Monday, July 19, 2010

Keep God out of it!

Alistair Campbell once famously said, when Tony Blair was asked a religious question, "We don't do God."

Although both Tony Blair and George W Bush were both clearly sorts of Christians, what Campbell meant was that religion should be kept as a private matter and not be allowed to enter the public discourse. This view has been endorsed by well-known secularists like Peter Singer, EO Wilson and Daniel Dennett.

But what is religion? Some say it is a form of belief in God, but that would exclude Buddhism which does believe in God at all. Some would say it is a belief in the supernatural, but that would exclude Hinduism which admits to no supernatural beyond the natural world. A better definition is 'a set of beliefs which explain what life is all about'. Perhaps the most popular set of beliefs in Western Europe today is that the material world is all there is; that we are here by accident and that when we die we rot. Therefore the most important thing is to choose to do what makes you happy and not let others impose their beliefs on you. The point is that even secular pragmatists come to the table with deep commitments and narrative accounts of what it means to be human.

We all live according to a fundamental set of beliefs about what our existence means and we act according to those beliefs.
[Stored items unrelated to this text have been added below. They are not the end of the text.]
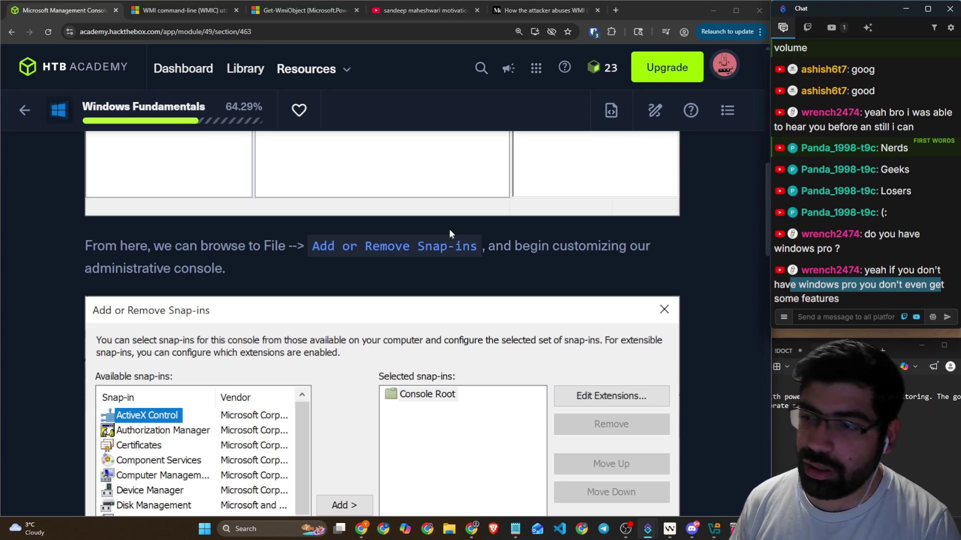
scroll(448, 230, "down", 7)
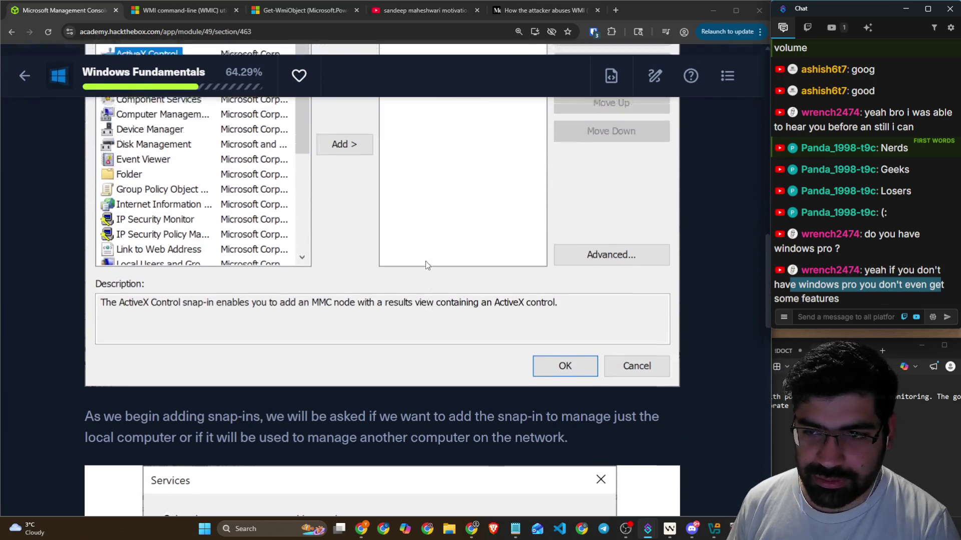
scroll(426, 265, "up", 3)
scroll(555, 265, "down", 5)
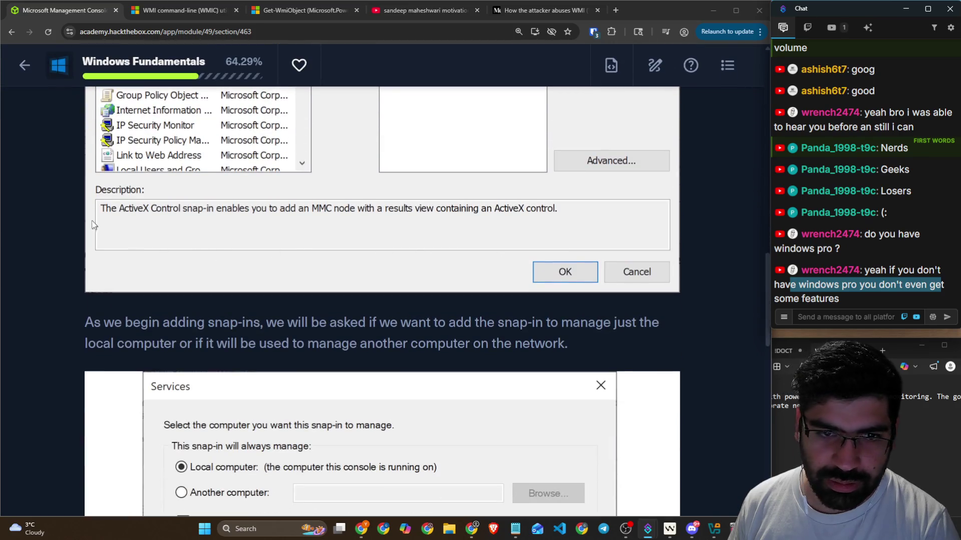
left_click(100, 209)
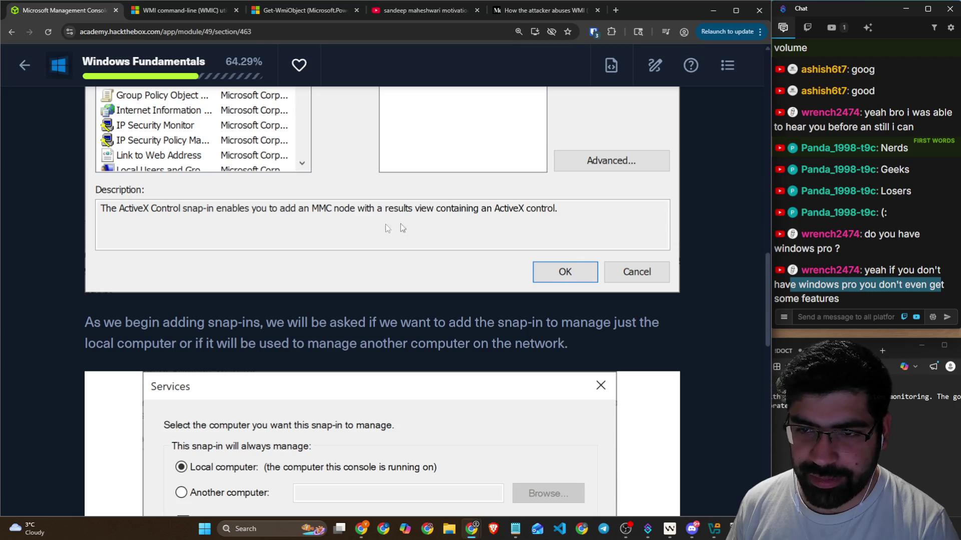
Step: Highlight the MMC text about adding snap-ins and about finished snap-ins
scroll(400, 225, "down", 2)
left_click_drag(131, 223, 414, 224)
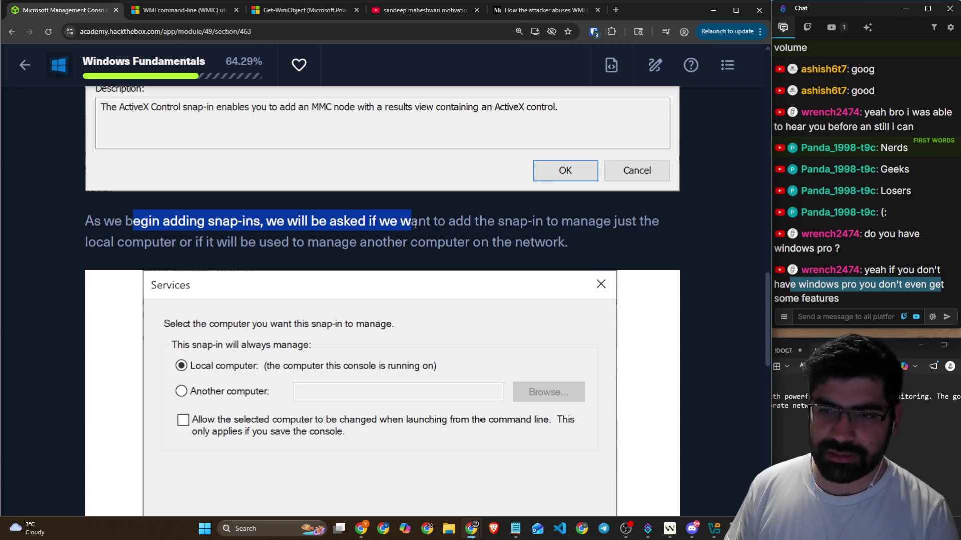
scroll(264, 257, "down", 10)
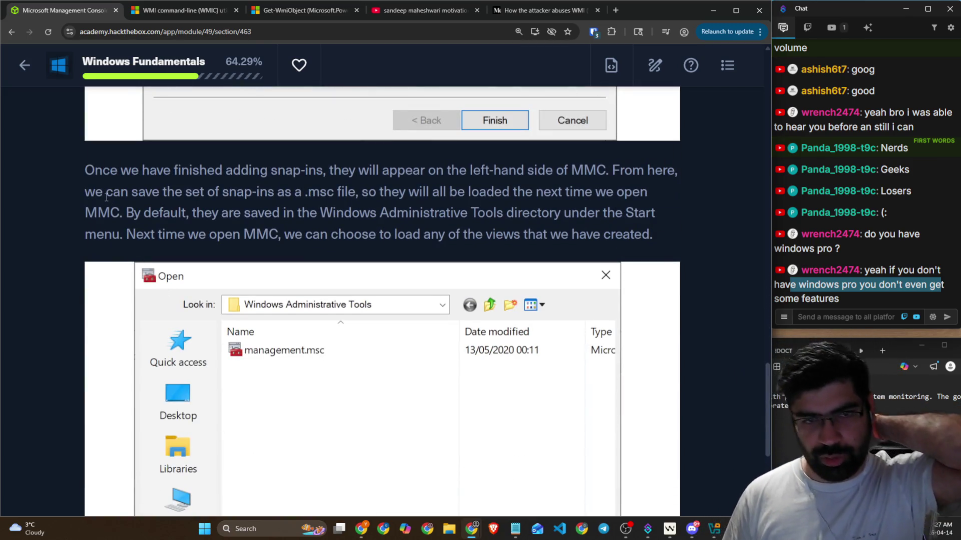
left_click_drag(76, 178, 594, 172)
scroll(360, 326, "down", 2)
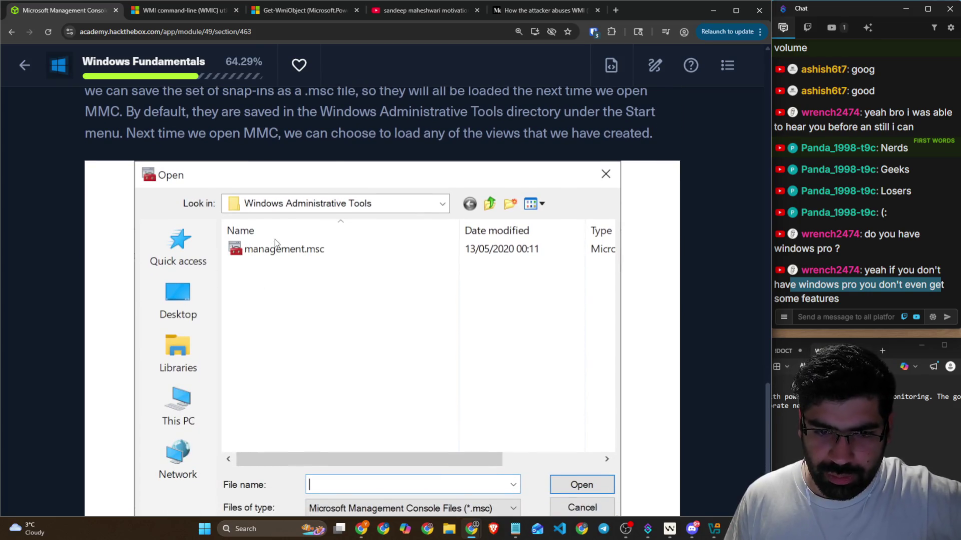
scroll(275, 239, "up", 3)
Step: Highlight the sentences on .msc saving, default location and loading views, then Mark Complete & Next
left_click(606, 220)
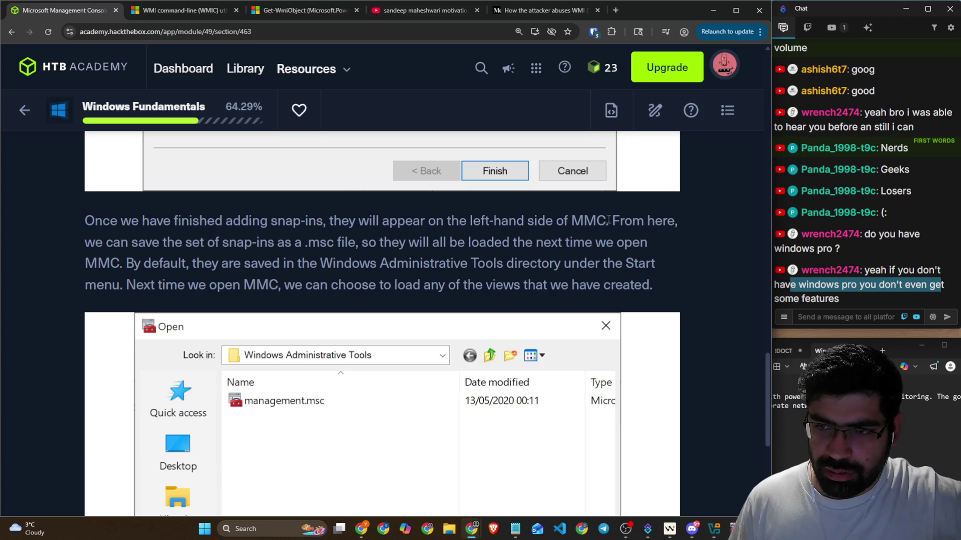
left_click_drag(88, 245, 640, 244)
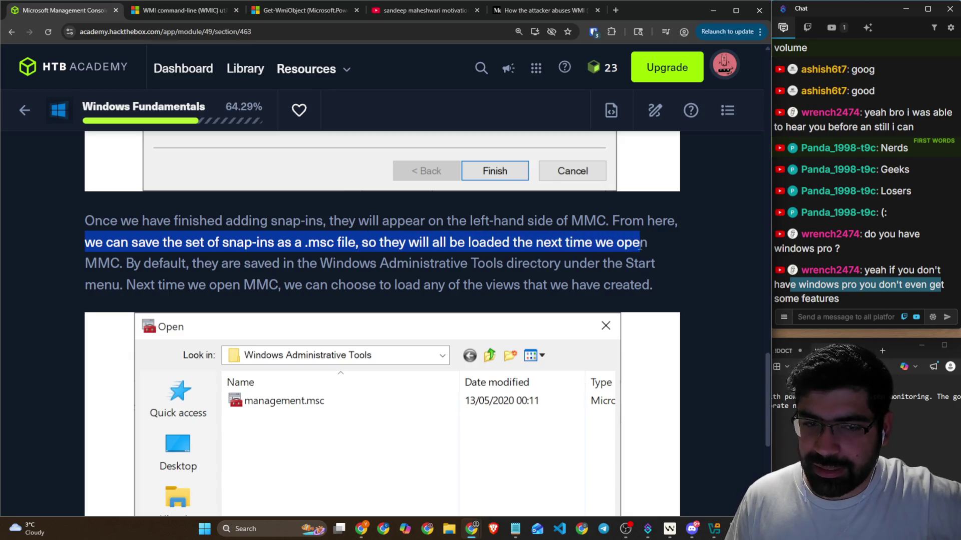
left_click_drag(120, 264, 665, 257)
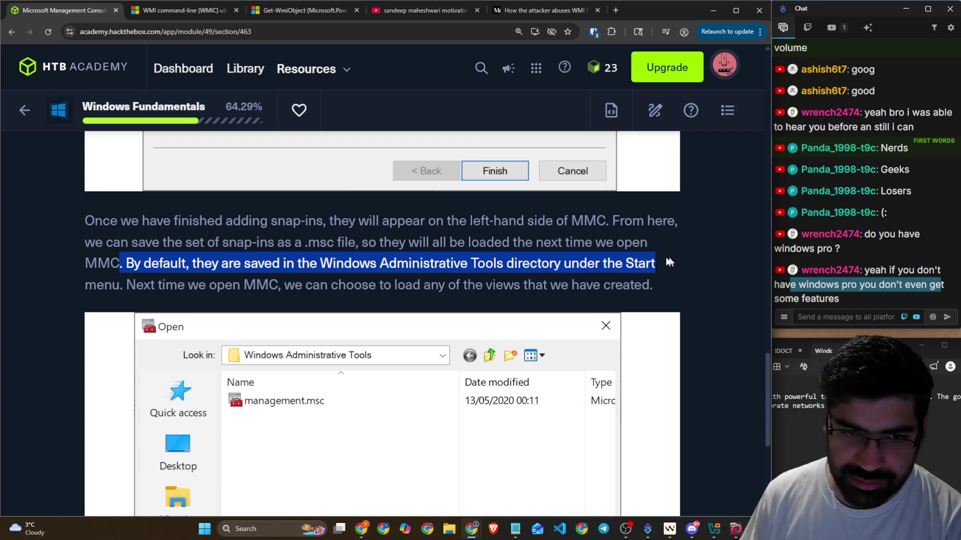
scroll(285, 265, "down", 2)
To exclude 'religious' principles from public debate is to favor the secular point of view in a biased way, just as much as Islamic countries favor a view that Mohammed's name must not be sullied.

In fact secular grounds for moral positions are no less controversial than religious ones; all moral positions are at least implicitly religious and rely on 'givens' that are neither self-evident not logically provable.

Although many continue to insist on the exclusion of religious opinions from public debate, many thinkers, both religious and secular have come to recognize that such a call is itself religious.

4 comments:

Burke said...

The history of the US shows that a people cannot have one set of moral beliefs and maintain a political system based on another.

Socialism, for example, is predicated on the morality of altruism with its claim that we exist to serve others and its virtues of selflessness and self-sacrifice. Capitalism is based on egoism and the idea of rights, the notion that we exist primarily for our own sakes. For altruists, the profit motive is earthly and vulgar.

The communists claim rightly that their system puts the ideas of Jesus and the Bible into practice better than capitalism

Today's religious "conservatives" here are just yesterday's liberals, because they just can't say "no" to the plethora of welfare programs that would "help the poor," the "little children," the "sick," etc.

In Jesus' way of thinking need trumps rights.

There is really nothing in the Bible or Christianity about individual rights. Just the opposite, actually. See Romans 13.

Burke said...

As an example, I would like to add the following from the Time magazine, 1957:

"Recalling his tortuous postwar discussions with Zhukov--a 'confirmed communist--but an 'honest man'--Dwight Eisenhower went on: 'One evening we had a three-hour conversation. We tried each to explain to the other just what our systems meant . . . to the individual, and I was very hard put to it when he insisted that their system appealed to the idealistic and we completely to the materialistic, and I had a very tough time trying to defend our position because he said: "You tell a person he can do as he pleases, he can act as he pleases, he can do anything. Everything that is selfish in man you appeal to him, and we tell him that he must sacrifice for the state. . . ."'
"Asked by the New York Times's James Reston if he meant to imply that democracy was more difficult to defend than Communism, the President patiently explained: Look, Mr. Reston, I think you could run into people you have a hard time convincing that the sun is hot and the earth is round. . . . Against that kind o belief you run against arguments that almost leave you breathless. You don't know how to meet them.'"

early 60s professional living in Jersey exurbia said...

please don't discuss George Bush who although he professed to be a Christion, consistently ACTED OTHERWISE...o

Terry Hamblin said...

Many would say the same about Tony Blair whose main virtue was that he was articlate without the need of a teleprompt.

Burke

Communism has been shown to fail. It is just not realistic about amn's baser motives.

Capitalism with the mantra, "Greed is good" certainly recognizes the selfish motive is very largely the one that drives performance, and takes advantage of it. However, most capitalists also recognize some degree of value in community - protection from a common foe, protection against infectious plagues, education of a workforce, sanctity of borders - to accept some degree of taxation by 'government' to provide these services.

Back in the 13th century we lived, in England, in an era when might was right. The Magna Carta first attempted to restrain the power of the king. Simon de Monfort established the need for a parliament. The Glorious Revolution of 1688 finaly broke the power of the king and since then democracy has developed - not perfect, but the least worst as Churchill put it. The process of organizing an economy has developed over the past 300+ years by gradually fidgetting itself into place. Constant adjustment is necessary.